Stars: Robert Downey Jr, Gwyneth Paltrow, Don Cheadle.
Director: Shane Black.
Rated: PG-13
Showing: Liberty Theatre (3D Version) - Fri-Sat 2:30pm, 6pm, 9:30pm; Sun 2:30pm, 6pm; Mon-Wed 2:30pm-, 6:30pm. Neptune Theatre (2D Version) - Fri-Sat 7:30pm, Sun 5:30pm; Mon-Wed 7:30pm.
Runtime: 130 minutes
Action, adventure, sci-fi
A little too much and a little not enough, director and co-writer Shane Black’s Iron Man 3 nonetheless has everything Disney and Marvel need to keep the Avengers superhero constellation shining and regenerating well into the 23rd century.

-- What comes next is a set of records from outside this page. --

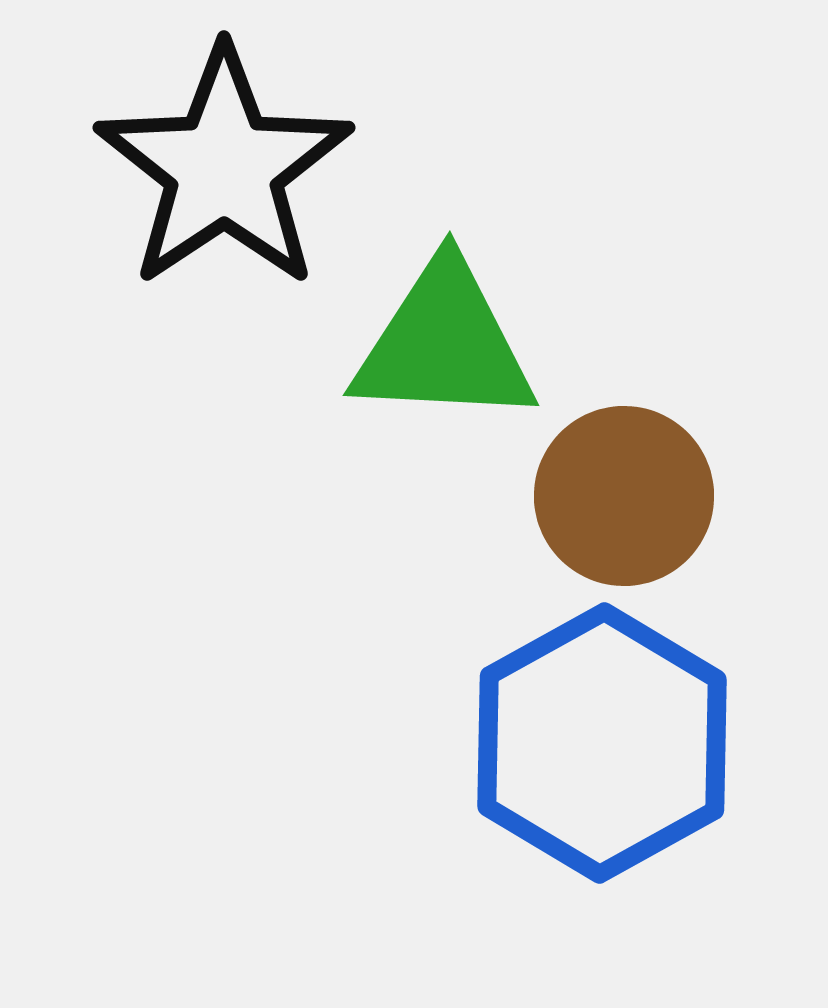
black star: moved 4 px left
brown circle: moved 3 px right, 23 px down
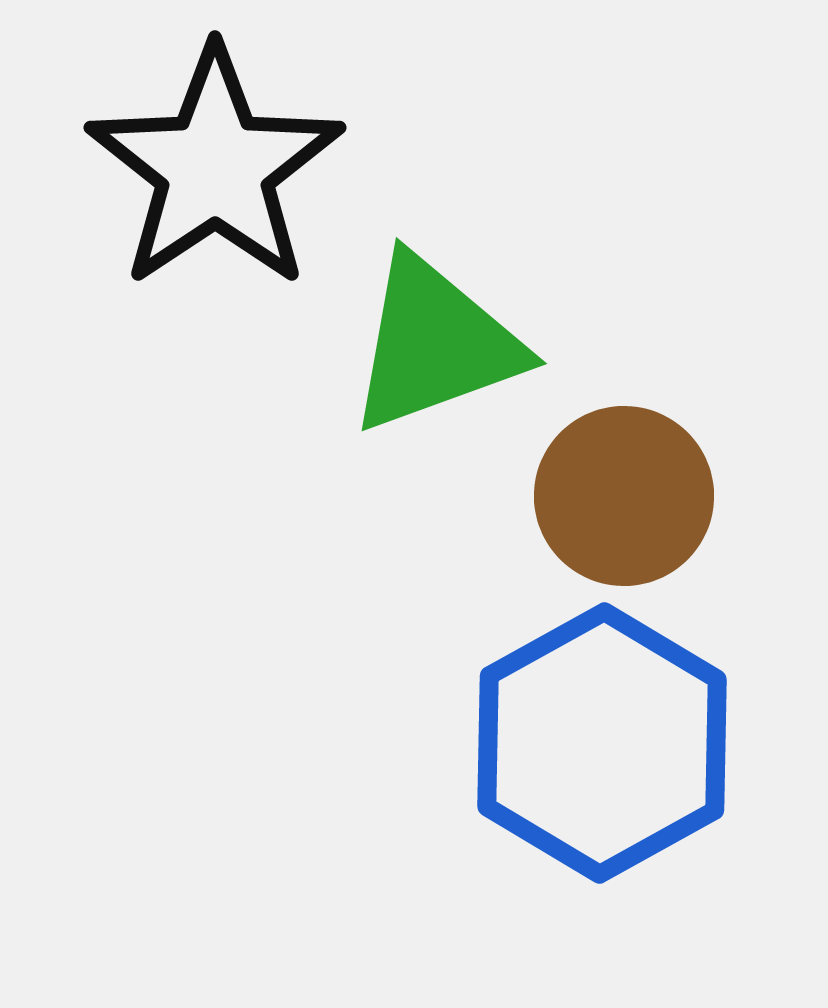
black star: moved 9 px left
green triangle: moved 9 px left; rotated 23 degrees counterclockwise
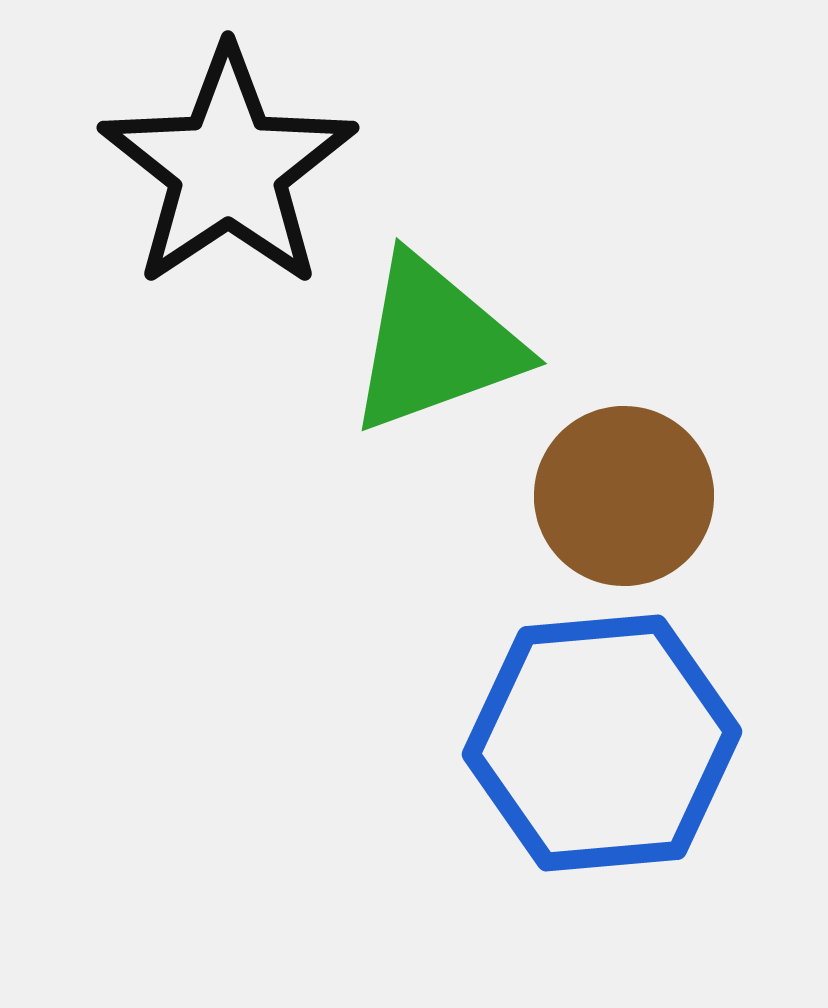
black star: moved 13 px right
blue hexagon: rotated 24 degrees clockwise
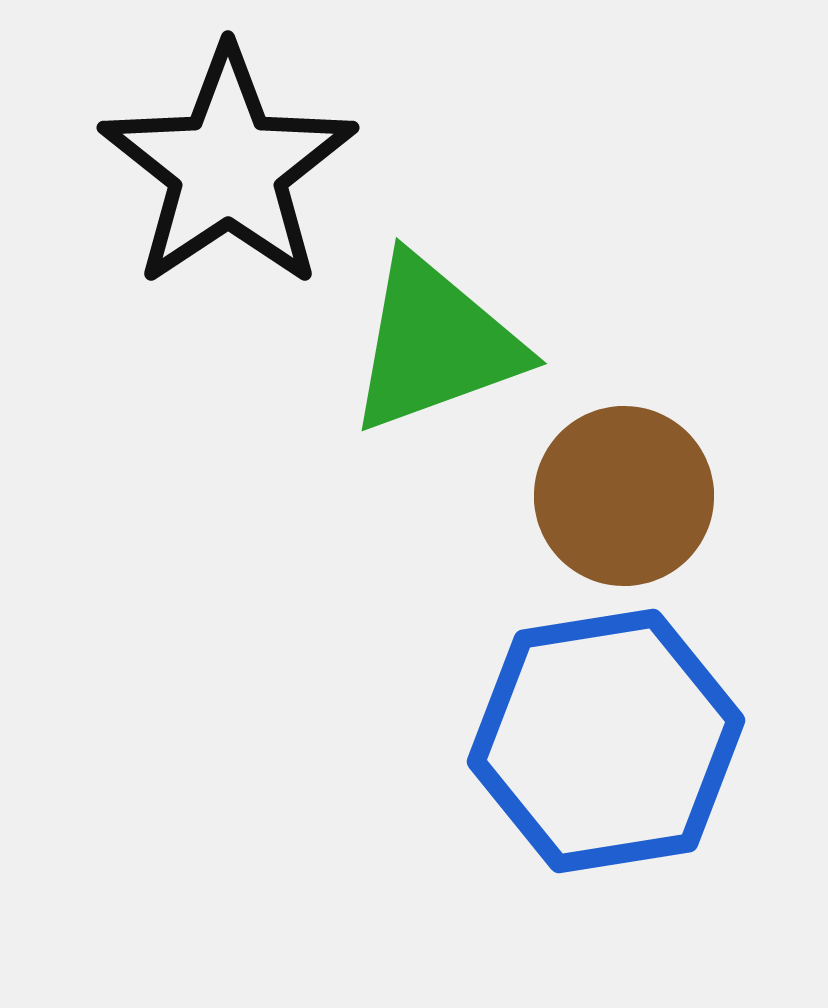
blue hexagon: moved 4 px right, 2 px up; rotated 4 degrees counterclockwise
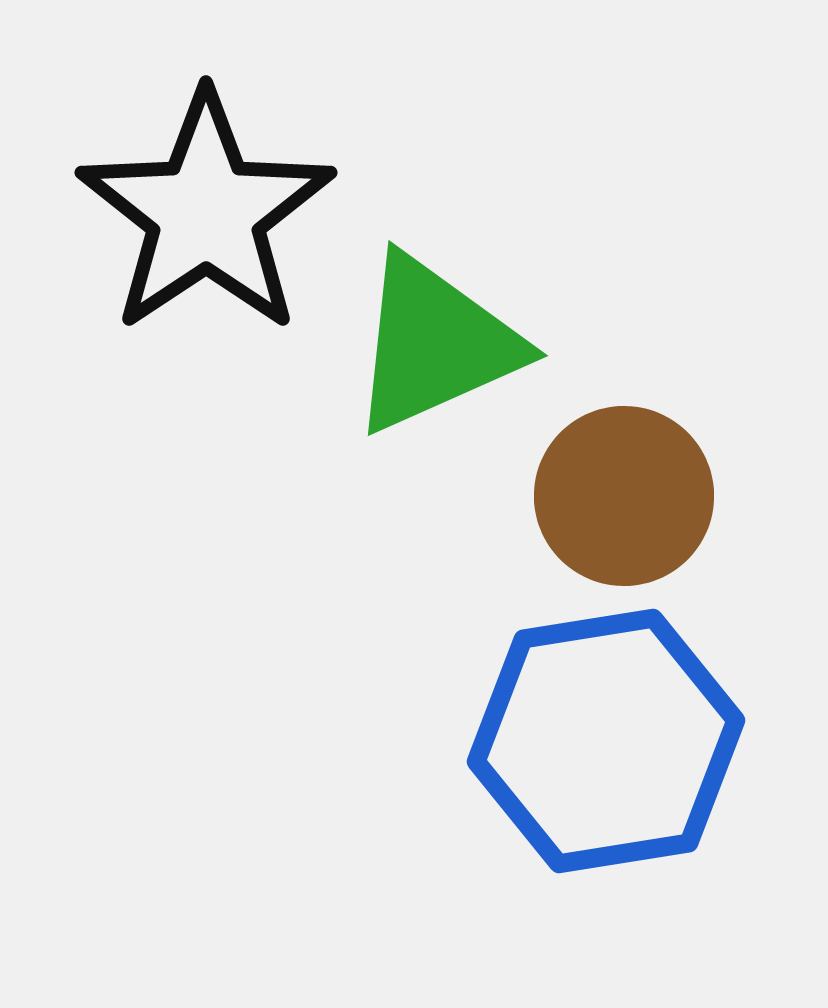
black star: moved 22 px left, 45 px down
green triangle: rotated 4 degrees counterclockwise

Here’s where we are with Tony Stark, played by Robert Downey Jr. The climactic alien melee in last year’s all-star reunion The Avengers has left Stark nerve-racked and an insomniac workaholic. A new global terrorist, very much in the Bin Laden mold, has oozed onto the scene — The Mandarin, from the comic books. As portrayed by Ben Kingsley, with a strange, Laurence Olivier-in-The-Betsy dialect, you’re not quite sure where he’s coming from, either geographically or ideologically, which is the point.
The Mandarin goes about his business, destroying Stark’s home, slaughtering innocent civilians in the name of teaching America a lesson. Stark ends up in rural Tennessee, where in a gleefully cynical bid for a preteen audience (a few years too young for the violence in Iron Man 3, I’d say), Stark befriends a bullied eight-year-old (Ty Simpkins) who becomes his tag-along and sometime saviour.
I enjoyed a lot of it. But overall last year’s Avengers delivered the bombastic goods more efficiently than this year’s Marvel.